We haven’t had a chance to go
hands-on hands-above, but a performance video on YouTube from DJ Ravine gives you a pretty good visual walkthrough of the gesture control possibilities. It looks like fun, but I’m curious to see how it works in the real world outside of controlled environments. That said, this seems like a great addition to Algoriddim’s quiver of updates that continue to arrive in tandem with Apple’s technological advancements.
The possibilities are wide open, but luckily the Gesture Control tools are kept to a respectable minimum. To trigger the control interface you need to place two hands over the iPad’s camera area where you’ll see on-screen tracking markers to match your hands. There are three feature icons which you can select by hovering over them and clenching your fist to ‘grab’ them.
Enabling the FX tool lets you sift through your filter options and create sweeps within the parameter target zone using a closed fist and an extended finger, similar to the touchpad experience. Opening the clenched hand releases the filter.
Similarly, you can loop segments from a track or scratch with similar hand movements. And if you’d like the AI to take control of the fader, a clap will trigger an automatic transition between tracks. While all this is happening, you can also take advantage of the Neural Mix tools for dropping out audio elements of a track on-the-fly — if you have a free hand, that is.
One of the cool things here is that you don’t need any new hardware, but you gain an interface. This is assuming you have a djay Pro AI subscription ($7 per month) and an iPad Pro (11-inch, 12.9-inch 3rd gen or later, or iPad Air 4th gen or later) running iOS 14. The core djay for iOS app is free in the App Store, but extremely limited.

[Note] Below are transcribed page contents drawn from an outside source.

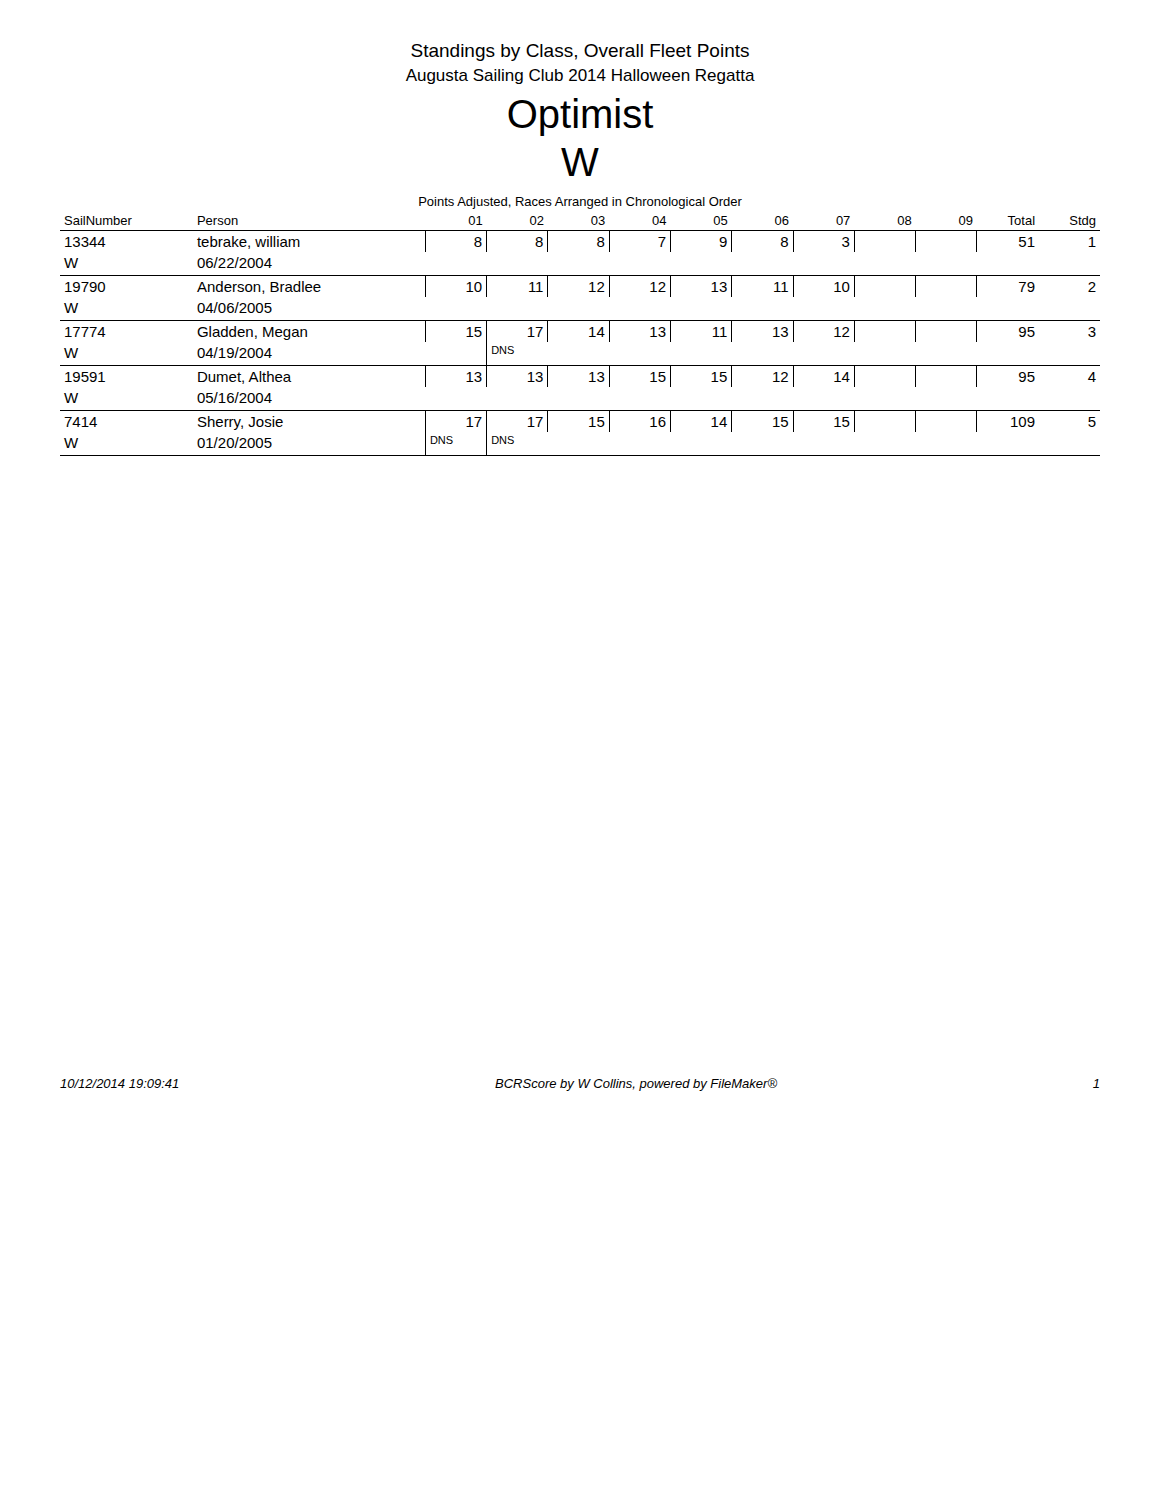Standings by Class, Overall Fleet Points
Augusta Sailing Club 2014 Halloween Regatta
Optimist
W
Points Adjusted, Races Arranged in Chronological Order
| SailNumber | Person | 01 | 02 | 03 | 04 | 05 | 06 | 07 | 08 | 09 | Total | Stdg |
| --- | --- | --- | --- | --- | --- | --- | --- | --- | --- | --- | --- | --- |
| 13344 | tebrake, william | 8 | 8 | 8 | 7 | 9 | 8 | 3 | | | 51 | 1 |
| W | 06/22/2004 | | | | | | | | | | | |
| 19790 | Anderson, Bradlee | 10 | 11 | 12 | 12 | 13 | 11 | 10 | | | 79 | 2 |
| W | 04/06/2005 | | | | | | | | | | | |
| 17774 | Gladden, Megan | 15 | 17 | 14 | 13 | 11 | 13 | 12 | | | 95 | 3 |
| W | 04/19/2004 | | DNS | | | | | | | | | |
| 19591 | Dumet, Althea | 13 | 13 | 13 | 15 | 15 | 12 | 14 | | | 95 | 4 |
| W | 05/16/2004 | | | | | | | | | | | |
| 7414 | Sherry, Josie | 17 | 17 | 15 | 16 | 14 | 15 | 15 | | | 109 | 5 |
| W | 01/20/2005 | DNS | DNS | | | | | | | | | |
10/12/2014 19:09:41
BCRScore by W Collins, powered by FileMaker®
1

For those who don’t have the right software and equipment for Gesture Control (or ‘Air DJing’ as they’ve thrown out there), but do have a djay Pro AI subscription, other updates include enhanced MIDI control and easy access to your files stored on Dropbox or Google Drive. You can also keep a visualizer window open next to your virtual decks and choose to stream live photos, TIDAL music videos or your own camera roll videos.